Sci isn't feeling very well today folks. She hit the wall during one of her training sessions VERY hard yesterday, and is still trying to convince her weary legs to carry her about the lab with her normal alacrity. So I'm gonna go on a brief rant on the subject of supplemental data. You were warned.
Drugmonkey pointed out a bit ago that one of the bigger journals in our field, the Journal of Neuroscience will be getting rid of supplemental data. I have to admit, Sci may have cheered a little at this prospect. In fact, a LOT of scientists are cheering. But I've had some of my non-science friends ask me WHY.
And so, Sci will tell you.
An example of supplemental data. Sci wishes she could make her own flowchart of supplemental data. It might look like this:
Does the journal have ridiculously short page/word limits compared to the ridiculously huge amount of data they require for publication? Yes.
Are your methods way too numerous and complicated due to the ridiculously huge amount of data required for publication? Yes.
Did a reviewer demand extra experiments which in no way help your paper's cause and which no one but that particular reviewer cares about? Yes.
Do you feel the need to publish ALL OF YOUR FIGURES. ALL OF THEM? Yes.
Then you need SUPPLEMENTAL DATA!!!
Now, are any of the above items NECESSARY to the publication of decent science?
I feel like this is a trend toward several things:
1) Needless amounts of reviewer requested experiments that don't add anything. Now don't get me wrong, often reviewers request experiments that NEED to be done, and that really do enhance the paper and add a lot. But not always, and you can always tell when you see something looking kind of unrelated and stuck in the supplemental data.

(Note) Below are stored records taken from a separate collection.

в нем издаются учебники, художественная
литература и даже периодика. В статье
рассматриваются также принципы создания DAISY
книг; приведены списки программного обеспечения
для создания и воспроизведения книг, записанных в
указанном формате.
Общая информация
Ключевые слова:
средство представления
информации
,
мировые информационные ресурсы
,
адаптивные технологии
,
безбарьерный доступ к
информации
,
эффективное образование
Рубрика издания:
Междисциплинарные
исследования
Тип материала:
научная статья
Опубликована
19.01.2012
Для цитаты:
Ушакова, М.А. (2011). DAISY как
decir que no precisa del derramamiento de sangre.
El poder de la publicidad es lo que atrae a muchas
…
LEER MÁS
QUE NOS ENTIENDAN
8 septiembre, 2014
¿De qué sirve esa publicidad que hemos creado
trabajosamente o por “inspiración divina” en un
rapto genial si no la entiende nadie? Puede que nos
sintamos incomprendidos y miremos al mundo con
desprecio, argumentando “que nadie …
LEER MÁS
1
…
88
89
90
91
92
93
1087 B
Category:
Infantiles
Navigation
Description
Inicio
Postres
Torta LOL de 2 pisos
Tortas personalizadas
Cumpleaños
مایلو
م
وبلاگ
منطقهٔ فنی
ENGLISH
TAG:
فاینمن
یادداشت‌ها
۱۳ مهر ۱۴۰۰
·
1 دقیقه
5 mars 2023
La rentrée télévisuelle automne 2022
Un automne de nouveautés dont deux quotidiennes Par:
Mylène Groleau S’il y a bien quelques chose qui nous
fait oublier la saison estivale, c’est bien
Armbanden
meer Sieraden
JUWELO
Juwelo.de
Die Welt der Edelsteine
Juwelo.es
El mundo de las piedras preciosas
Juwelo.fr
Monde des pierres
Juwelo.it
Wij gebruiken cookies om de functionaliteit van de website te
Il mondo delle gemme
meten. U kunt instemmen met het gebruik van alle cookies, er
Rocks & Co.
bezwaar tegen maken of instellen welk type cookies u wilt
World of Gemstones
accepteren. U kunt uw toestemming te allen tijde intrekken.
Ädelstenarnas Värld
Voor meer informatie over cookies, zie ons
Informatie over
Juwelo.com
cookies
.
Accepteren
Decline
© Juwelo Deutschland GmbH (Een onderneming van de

2) The pressure to publish a huge complete story. This is not necessarily bad, but it's getting to the point where every time I try to publish a paper in a decent journal, I feel like I need to publish the freakin Silmarilion! Journals are very interested in "impact" and in how high priority the manuscripts going into them are, and this means that they really only want to publish complete stories. While I understand that (and a good complete story is MUCH more satisfying to read), it often results in huge amounts of supplemental data in an effort to show how much the scientists covered their bases. Perhaps this indicates, not a need for less of a story, but a need for designing a more elegantly crafted series of experiments.
So recently the Journal of Neuroscience decided to get rid of the supplemental data. Their reasons for doing so are as follows:
1) Large amounts of supplemental materials means that reviewers will often overlook that material or not review it at all, meaning that the supplemental data is not peer reviewed (icky!).
2) Supplemental data encourages excessive demands from reviewers.
3) Stuff that would be important to the article is being forced into the supplemental data, which undermines the concept of a self-contained research report.
w00t. I hear all that and raise you eleventy.
Of course, the final result of HAVING supplemental data in high end journals is that you end up with these tiny, tight little stories with ridiculously small word limits in Science, and with the "oh, yeah, here's what we REALLY did" in the fifty kabillion supplemental pages. It also means that you can get away with not particularly well crafted stories, as your many little side experiments get relegated to the supplemental data. So I'm glad that J Neuroscience is going to be getting rid of Supplemental data, but I also hope that they, and their REVIEWERS, keep this in mind. It's going to mean, maybe demanding tighter stories, and maybe ALSO not demanding stories that are as sweeping and huge as the big journals like to go for. And it's going to mean thinking carefully before reviewers suggest that you do fifty billion extra experiments to tie in to their little corner of the field. It may also mean, that if Journals really want to publish well-done, carefully crafted, high end experiments, with difficult methods, they may need to expand their sometimes rather paltry word limits (seriously, Nature? 3000 words INCLUDING references and captions?! You gotta be kidding. I 'm all for being succinct, but that's really rather ridiculous. You want well-cited, detailed methods, plenty of well-done figures, a complete story, and perspective on the field in 4500 words including the references? In the dreadfully butchered words of Elizabeth Bennett "I am no longer surprised at you knowing only *six* accomplished neuroscientists, Mr. Darcy. I rather wonder at your knowing *any*.").
So I say down with Supplemental Data, and with excessive reviewer demands. Down with teensy word limits which cannot carefully encompass what it is we actually DID in our experiments. Taking down the Supplemental data is the first step. I think this is a good thing, but hey, what do I know.